National Museum of Science and Technology | |
Native Name: | Museo Nacional de Ciencia y Tecnología |
Native Name Lang: | es |
Mapframe-Zoom: | 15 |
Location: | La Coruña and Alcobendas, Spain |
Coordinates: | 43.3732°N -8.4203°W |
Type: | Technology museum |
Collection Size: | 19,000 |
Website: | http://www.muncyt.es/ |
The National Museum of Science and Technology (– MUNCYT) is a technology museum in Spain devoted to technology promotion and preservation. It owns a collection of more than 19,000 scientific instruments, technological devices, vehicles, machines and industrial tools from the 16th century until nowadays.

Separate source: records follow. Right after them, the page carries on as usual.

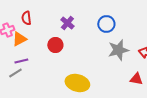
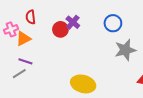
red circle: (55, 45) -> (60, 29), moved
purple line: (21, 61) -> (25, 61), turned 32

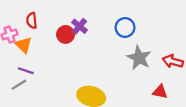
orange triangle: (23, 39) -> (24, 45), turned -49
gray star: (125, 50) -> (139, 58), turned -30

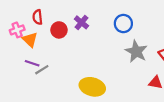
red circle: (66, 34) -> (59, 30), moved
gray line: (19, 85) -> (42, 70), moved

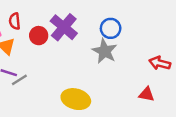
purple cross: (82, 22) -> (64, 27), size x1.6
gray star: (136, 51) -> (105, 51), moved

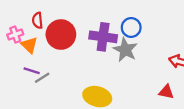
purple cross: (64, 27) -> (103, 37), moved, turned -32
red circle: (39, 36) -> (61, 35), size x1.6

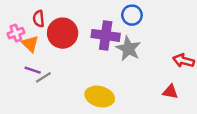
blue circle: (131, 27) -> (132, 15), moved

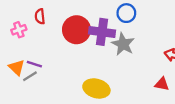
red circle: (63, 33) -> (76, 30), moved
orange triangle: (30, 44) -> (17, 67), moved
gray line: (43, 77) -> (30, 76), moved

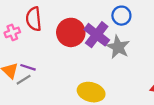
red semicircle: (40, 16) -> (34, 19), size x1.5
purple cross: (102, 32) -> (97, 35), turned 30

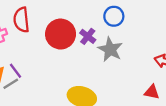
purple cross: (97, 35) -> (88, 36), size x0.6
purple line: (28, 67) -> (16, 71), turned 35

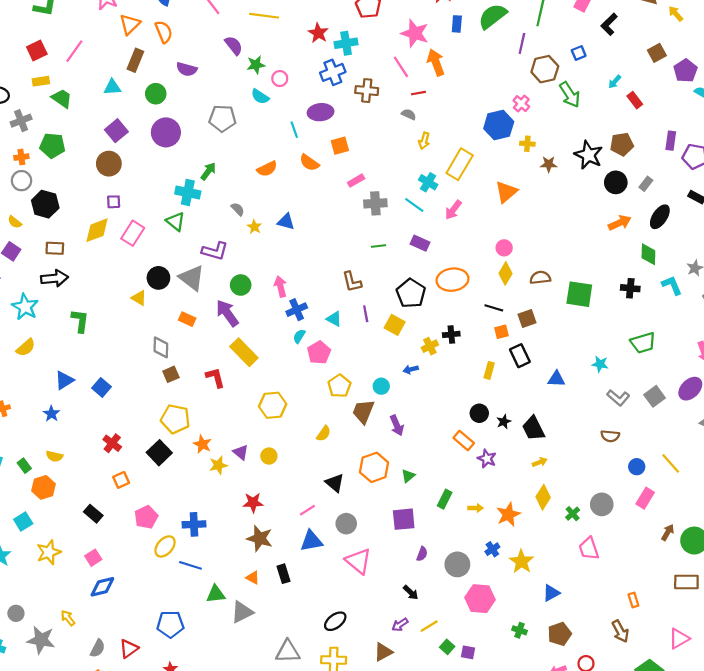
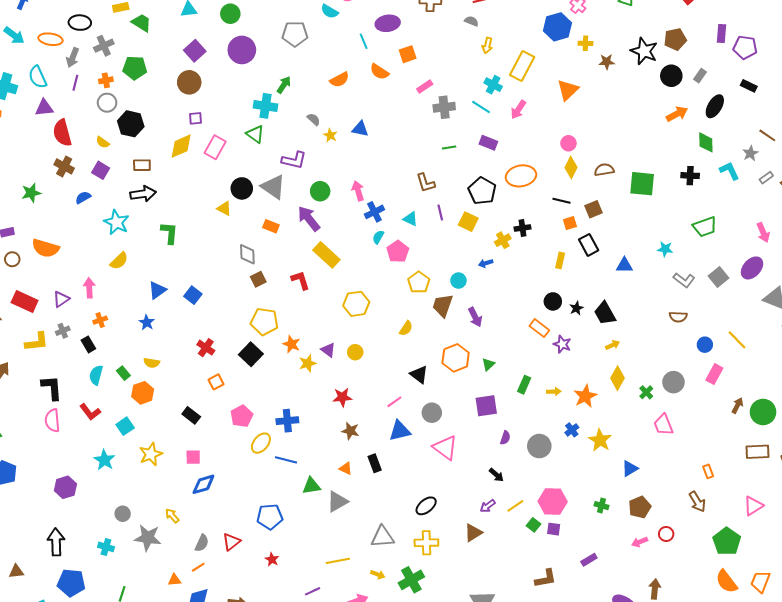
brown star: (260, 538) -> (350, 431), size x0.7
pink square: (93, 558) -> (193, 457), turned 35
pink hexagon: (480, 599) -> (553, 502), moved

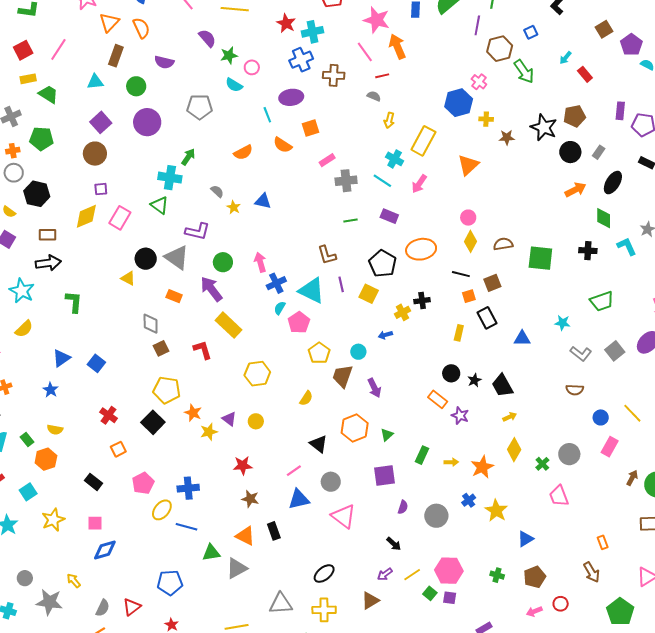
cyan triangle: (410, 219) -> (312, 290), size x1.8
orange triangle: (346, 468) -> (245, 536), size x1.5

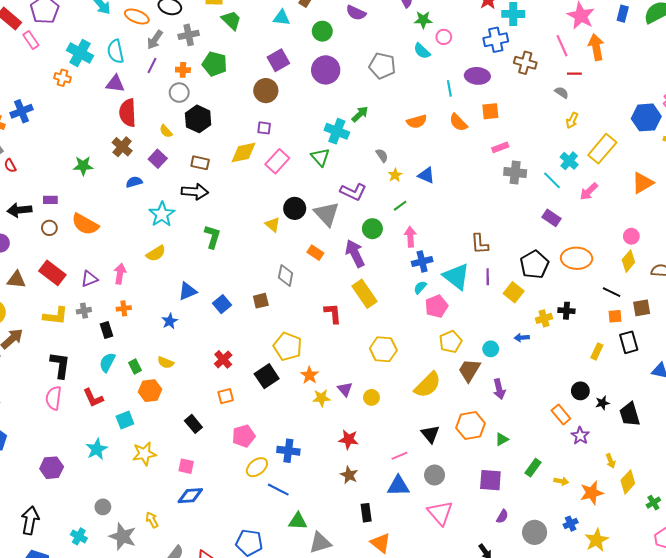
green line: (350, 221) -> (400, 206), moved, turned -40
brown square: (161, 348) -> (261, 301), moved
yellow semicircle: (306, 398) -> (428, 385), size x1.8
yellow arrow: (510, 417) -> (611, 461), moved, turned 80
orange triangle: (245, 536) -> (381, 543), moved

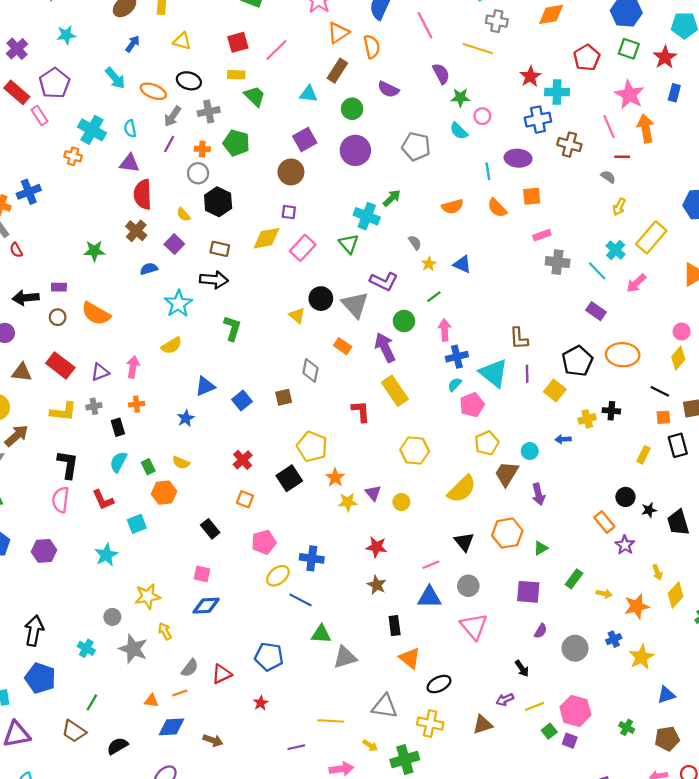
cyan semicircle: (116, 51) -> (130, 129), size x0.7
orange square: (226, 396) -> (245, 499), turned 35
yellow star: (144, 454) -> (148, 596), moved
purple hexagon: (52, 468) -> (44, 551), moved

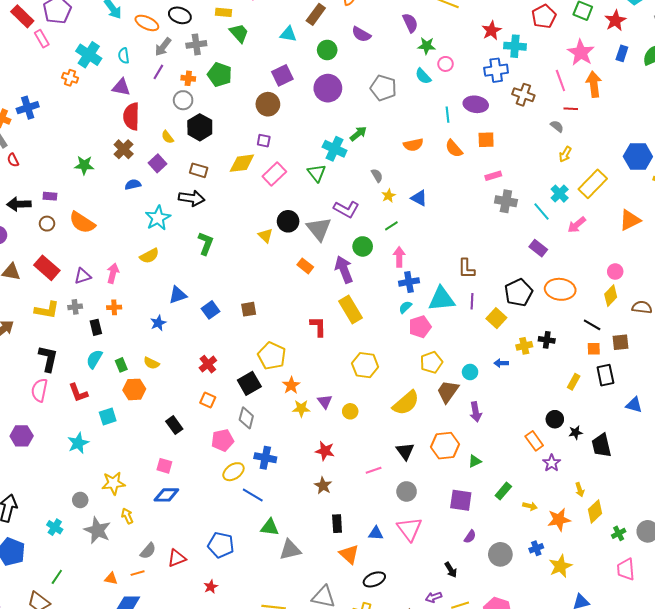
gray diamond: (310, 370) -> (246, 418), moved
cyan triangle: (494, 373) -> (441, 299), turned -48
blue triangle: (429, 597) -> (376, 533), moved, size x0.7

Dependent on the Ministry of Science, it is one of the National Museums of Spain, and it is managed by the Spanish Foundation for Science and Technology (FECYT).[1]
The museum was established on 30 June 1980[2] and its first location was opened on 1997 in the old Delicias railway station building in Madrid sharing premises with the Railway Museum.[3] The museum current main exhibition hall is in La Coruña, opened on 4 May 2012,[4] with a second exhibition hall in Alcobendas (Madrid) opened on 12 December 2014.[5] The museum is a member of the International Council of Museums science & technology committee (CIMUSET) and of the European Network of Science Centres and Museums (ECSITE).
Among the pieces in display at La Coruña are the front section of the "Lope de Vega", an Iberia Boeing 747 in service between 1981 and 2003, airplane that brought Picasso's Guernica to Spain in September 1981,[6] the prototype of the "Mechanical Encyclopedia", the 1949 mechanical precursor to the electronic book, by Spanish inventor Ángela Ruiz Robles,[7] a replica of the stratonautical space suit, the 1935 precursor to the space suit, by engineer Emilio Herrera, the Fresnel lens used between 1857 and 1904 at the Tower of Hercules lighthouse[8] and the first computer arriving in Spain, an IBM 650 computer bought by RENFE in 1959.[9]